In the blindness of her panic as she ran, she did not see that the black car, driven erratically but keeping a safe distance, was following her.
21
After driving for several minutes through the labyrinth of the Royal South London Hospital grounds, Lynn halted the Peugeot in frustration in the driveway outside the Emergency entrance, as the way ahead was barred by a metal barrier. It was just after half past nine in the evening.
‘Jesus!’ she said, exasperated. ‘How the hell is anyone supposed to find their way around here?’
It was the same every time; they always got lost here. Construction work was going on constantly and the liver unit was never in the same building twice – at least, that was how it seemed to her. And since the last time, a good two years ago, the whole traffic layout appeared to have changed.
She stared around in frustration at the institutional-looking buildings surrounding them. Tall monoliths, a mish-mash of architectural styles. Close to the car was a barrage of red, yellow and pale green signs and she had to strain to read them in the glow from the street lighting. None contained the name of the wing she was looking for, the Rosslyn Wing, which she had been told to access via the Bannerman Wing.
‘Must be in the wrong place,’ Caitlin said, without looking up from her texting.
‘Is that what you think?’ Lynn asked, more good-humouredly than she felt.
‘Uh huh. Like, if we were in the right place, we’d be there, wouldn’t we?’ She tapped her keys in furious concentration.
Despite her tiredness and her fear and her frustration, Lynn found herself grinning at her daughter’s curious logic. ‘Yes,’ she said. ‘Quite right.’
‘I’m always right. Just have to ask me. I’m like the Oracle.’
‘Perhaps the Oracle could tell me which way to go now.’
‘I think you’ll have to start by reversing.’
Lynn backed a short distance, then stopped alongside more signs. Hopgood Wing, she read. Golden Jubilee Wing. Main Hospital Entrance. Variety Club Children’s Outpatients. ‘Where the hell is Bannerman?’
Caitlin looked up from her texting. ‘Chill, woman. It’s like a television game, you know?’
‘I hate it when you say that!’
‘What, television game?’ Caitlin teased.
‘Chill, woman! OK? I don’t like it when you say that.’

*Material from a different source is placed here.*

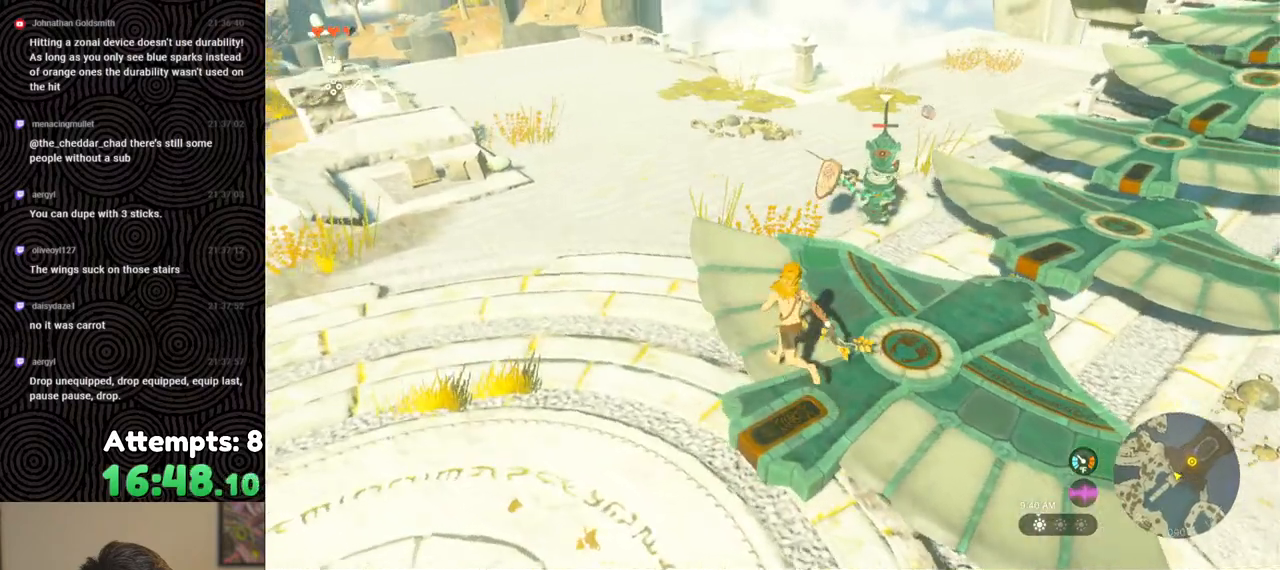
{"buttons": [], "left_stick": "right", "right_stick": "down-right", "events": [[167, "left_stick", "up-right"], [267, "left_stick", "right"], [417, "right_stick", "down-right"]]}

‘Yep, well, you are so stressed. You’re stressing me.’
Lynn looked behind her and began reversing again.
‘Life’s a game,’ Caitlin said.
‘A game? What do you mean?’
‘It’s a game. You win – you live, you lose – you die.’
Lynn brought the car to a sudden halt and turned to face Caitlin. ‘Is that what you really think, darling?’
‘Yep! They’ve hidden my new liver somewhere in this complex. We have to find it! If I find it in time, I live. If I don’t, tough shit!’
Lynn giggled. She put an arm around Caitlin’s shoulders and pulled her close, kissing her head, breathing in the scents of her hair shampoo and gel. ‘God, I love you so much, darling.’